Page-level text extractions

▬▬▬▬▬▬

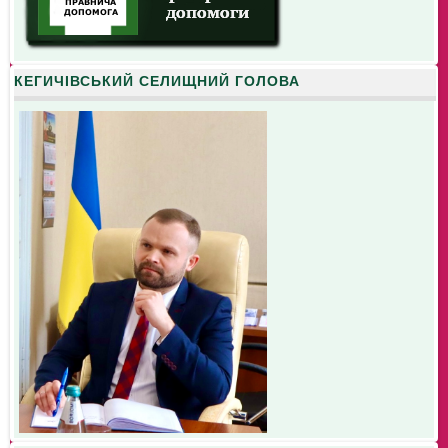
КЕГИЧІВСЬКИЙ СЕЛИЩНИЙ ГОЛОВА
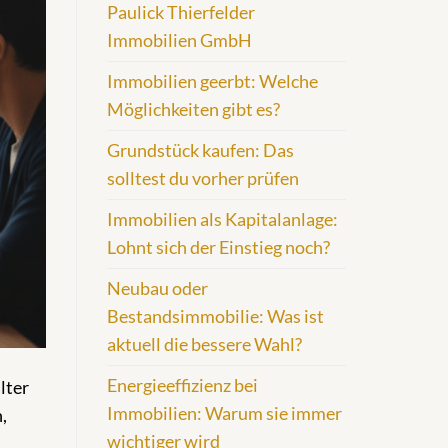
Paulick Thierfelder
Immobilien GmbH
Immobilien geerbt: Welche
Möglichkeiten gibt es?
Grundstück kaufen: Das
solltest du vorher prüfen
Immobilien als Kapitalanlage:
Lohnt sich der Einstieg noch?
Neubau oder
Bestandsimmobilie: Was ist
aktuell die bessere Wahl?
Energieeffizienz bei
lter
Immobilien: Warum sie immer
,
wichtiger wird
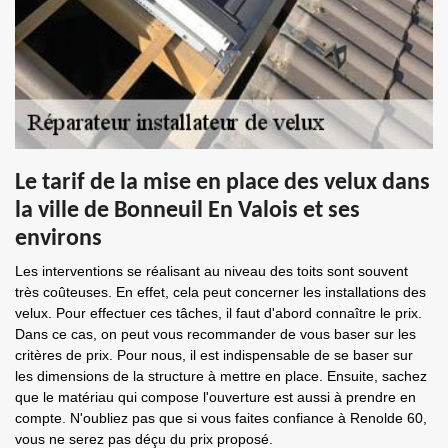
Le tarif de la mise en place des velux dans
la ville de Bonneuil En Valois et ses
environs
Les interventions se réalisant au niveau des toits sont souvent
très coûteuses. En effet, cela peut concerner les installations des
velux. Pour effectuer ces tâches, il faut d'abord connaître le prix.
Dans ce cas, on peut vous recommander de vous baser sur les
critères de prix. Pour nous, il est indispensable de se baser sur
les dimensions de la structure à mettre en place. Ensuite, sachez
que le matériau qui compose l'ouverture est aussi à prendre en
compte. N'oubliez pas que si vous faites confiance à Renolde 60,
vous ne serez pas déçu du prix proposé.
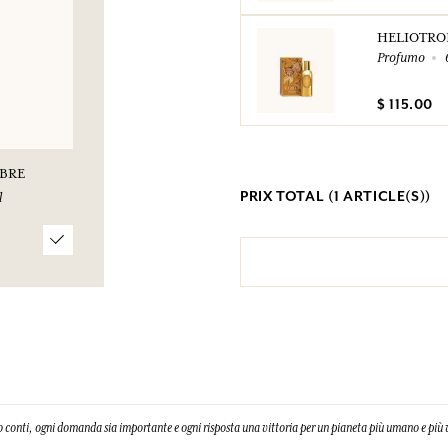
HELIOTRO
Profumo
$ 115.00
BRE
PRIX TOTAL (
1
ARTICLE(S))
l
 conti, ogni domanda sia importante e ogni risposta una vittoria per un pianeta più umano e più 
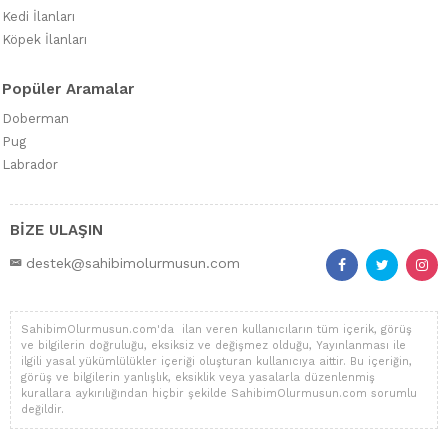
Kedi İlanları
Köpek İlanları
Popüler Aramalar
Doberman
Pug
Labrador
BİZE ULAŞIN
destek@sahibimolurmusun.com
SahibimOlurmusun.com'da ilan veren kullanıcıların tüm içerik, görüş
ve bilgilerin doğruluğu, eksiksiz ve değişmez olduğu, Yayınlanması ile
ilgili yasal yükümlülükler içeriği oluşturan kullanıcıya aittir. Bu içeriğin,
görüş ve bilgilerin yanlışlık, eksiklik veya yasalarla düzenlenmiş
kurallara aykırılığından hiçbir şekilde SahibimOlurmusun.com sorumlu
değildir.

▬▬▬▬▬▬

**What you will do:**
Output the entries above exactly, without their pictures.

**Output below:**
КЕГИЧІВСЬКИЙ СЕЛИЩНИЙ ГОЛОВА
Paulick Thierfelder
Immobilien GmbH
Immobilien geerbt: Welche
Möglichkeiten gibt es?
Grundstück kaufen: Das
solltest du vorher prüfen
Immobilien als Kapitalanlage:
Lohnt sich der Einstieg noch?
Neubau oder
Bestandsimmobilie: Was ist
aktuell die bessere Wahl?
Energieeffizienz bei
lter
Immobilien: Warum sie immer
,
wichtiger wird
Le tarif de la mise en place des velux dans
la ville de Bonneuil En Valois et ses
environs
Les interventions se réalisant au niveau des toits sont souvent
très coûteuses. En effet, cela peut concerner les installations des
velux. Pour effectuer ces tâches, il faut d'abord connaître le prix.
Dans ce cas, on peut vous recommander de vous baser sur les
critères de prix. Pour nous, il est indispensable de se baser sur
les dimensions de la structure à mettre en place. Ensuite, sachez
que le matériau qui compose l'ouverture est aussi à prendre en
compte. N'oubliez pas que si vous faites confiance à Renolde 60,
vous ne serez pas déçu du prix proposé.
HELIOTRO
Profumo
$ 115.00
BRE
PRIX TOTAL (
1
ARTICLE(S))
l
 conti, ogni domanda sia importante e ogni risposta una vittoria per un pianeta più umano e più 
Kedi İlanları
Köpek İlanları
Popüler Aramalar
Doberman
Pug
Labrador
BİZE ULAŞIN
destek@sahibimolurmusun.com
SahibimOlurmusun.com'da ilan veren kullanıcıların tüm içerik, görüş
ve bilgilerin doğruluğu, eksiksiz ve değişmez olduğu, Yayınlanması ile
ilgili yasal yükümlülükler içeriği oluşturan kullanıcıya aittir. Bu içeriğin,
görüş ve bilgilerin yanlışlık, eksiklik veya yasalarla düzenlenmiş
kurallara aykırılığından hiçbir şekilde SahibimOlurmusun.com sorumlu
değildir.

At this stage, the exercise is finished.